Supplied material:
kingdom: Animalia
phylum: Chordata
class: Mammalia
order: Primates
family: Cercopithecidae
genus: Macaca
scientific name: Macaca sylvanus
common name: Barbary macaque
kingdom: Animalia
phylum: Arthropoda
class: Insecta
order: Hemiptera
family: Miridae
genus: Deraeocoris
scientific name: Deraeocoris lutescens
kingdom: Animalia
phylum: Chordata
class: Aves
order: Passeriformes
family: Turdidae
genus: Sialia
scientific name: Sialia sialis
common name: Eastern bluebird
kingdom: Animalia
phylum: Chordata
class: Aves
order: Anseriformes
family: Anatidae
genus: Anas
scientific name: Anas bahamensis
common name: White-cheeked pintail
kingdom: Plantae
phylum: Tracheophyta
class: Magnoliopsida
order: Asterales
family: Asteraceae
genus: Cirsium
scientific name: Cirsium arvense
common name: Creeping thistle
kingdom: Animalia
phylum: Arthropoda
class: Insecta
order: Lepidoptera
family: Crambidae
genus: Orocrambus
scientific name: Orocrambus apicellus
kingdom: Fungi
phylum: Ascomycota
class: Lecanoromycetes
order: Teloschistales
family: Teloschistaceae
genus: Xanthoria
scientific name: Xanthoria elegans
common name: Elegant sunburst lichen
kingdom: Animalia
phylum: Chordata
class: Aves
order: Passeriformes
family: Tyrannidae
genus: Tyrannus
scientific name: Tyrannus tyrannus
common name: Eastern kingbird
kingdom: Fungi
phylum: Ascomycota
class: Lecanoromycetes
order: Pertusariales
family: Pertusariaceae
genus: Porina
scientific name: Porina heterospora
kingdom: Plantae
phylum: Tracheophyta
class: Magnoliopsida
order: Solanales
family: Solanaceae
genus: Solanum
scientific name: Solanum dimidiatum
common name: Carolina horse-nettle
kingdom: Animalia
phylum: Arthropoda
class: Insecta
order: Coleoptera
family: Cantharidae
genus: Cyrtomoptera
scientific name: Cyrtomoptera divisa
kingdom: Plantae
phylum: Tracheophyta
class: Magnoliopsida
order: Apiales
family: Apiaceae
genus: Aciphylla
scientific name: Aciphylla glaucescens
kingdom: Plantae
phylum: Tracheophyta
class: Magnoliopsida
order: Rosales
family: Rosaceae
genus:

Task prompt: Rewrite all the lines from the items above as one numbered list, skipping any blank lines.

Exercise answer:
1. kingdom: Animalia
2. phylum: Chordata
3. class: Mammalia
4. order: Primates
5. family: Cercopithecidae
6. genus: Macaca
7. scientific name: Macaca sylvanus
8. common name: Barbary macaque
9. kingdom: Animalia
10. phylum: Arthropoda
11. class: Insecta
12. order: Hemiptera
13. family: Miridae
14. genus: Deraeocoris
15. scientific name: Deraeocoris lutescens
16. kingdom: Animalia
17. phylum: Chordata
18. class: Aves
19. order: Passeriformes
20. family: Turdidae
21. genus: Sialia
22. scientific name: Sialia sialis
23. common name: Eastern bluebird
24. kingdom: Animalia
25. phylum: Chordata
26. class: Aves
27. order: Anseriformes
28. family: Anatidae
29. genus: Anas
30. scientific name: Anas bahamensis
31. common name: White-cheeked pintail
32. kingdom: Plantae
33. phylum: Tracheophyta
34. class: Magnoliopsida
35. order: Asterales
36. family: Asteraceae
37. genus: Cirsium
38. scientific name: Cirsium arvense
39. common name: Creeping thistle
40. kingdom: Animalia
41. phylum: Arthropoda
42. class: Insecta
43. order: Lepidoptera
44. family: Crambidae
45. genus: Orocrambus
46. scientific name: Orocrambus apicellus
47. kingdom: Fungi
48. phylum: Ascomycota
49. class: Lecanoromycetes
50. order: Teloschistales
51. family: Teloschistaceae
52. genus: Xanthoria
53. scientific name: Xanthoria elegans
54. common name: Elegant sunburst lichen
55. kingdom: Animalia
56. phylum: Chordata
57. class: Aves
58. order: Passeriformes
59. family: Tyrannidae
60. genus: Tyrannus
61. scientific name: Tyrannus tyrannus
62. common name: Eastern kingbird
63. kingdom: Fungi
64. phylum: Ascomycota
65. class: Lecanoromycetes
66. order: Pertusariales
67. family: Pertusariaceae
68. genus: Porina
69. scientific name: Porina heterospora
70. kingdom: Plantae
71. phylum: Tracheophyta
72. class: Magnoliopsida
73. order: Solanales
74. family: Solanaceae
75. genus: Solanum
76. scientific name: Solanum dimidiatum
77. common name: Carolina horse-nettle
78. kingdom: Animalia
79. phylum: Arthropoda
80. class: Insecta
81. order: Coleoptera
82. family: Cantharidae
83. genus: Cyrtomoptera
84. scientific name: Cyrtomoptera divisa
85. kingdom: Plantae
86. phylum: Tracheophyta
87. class: Magnoliopsida
88. order: Apiales
89. family: Apiaceae
90. genus: Aciphylla
91. scientific name: Aciphylla glaucescens
92. kingdom: Plantae
93. phylum: Tracheophyta
94. class: Magnoliopsida
95. order: Rosales
96. family: Rosaceae
97. genus:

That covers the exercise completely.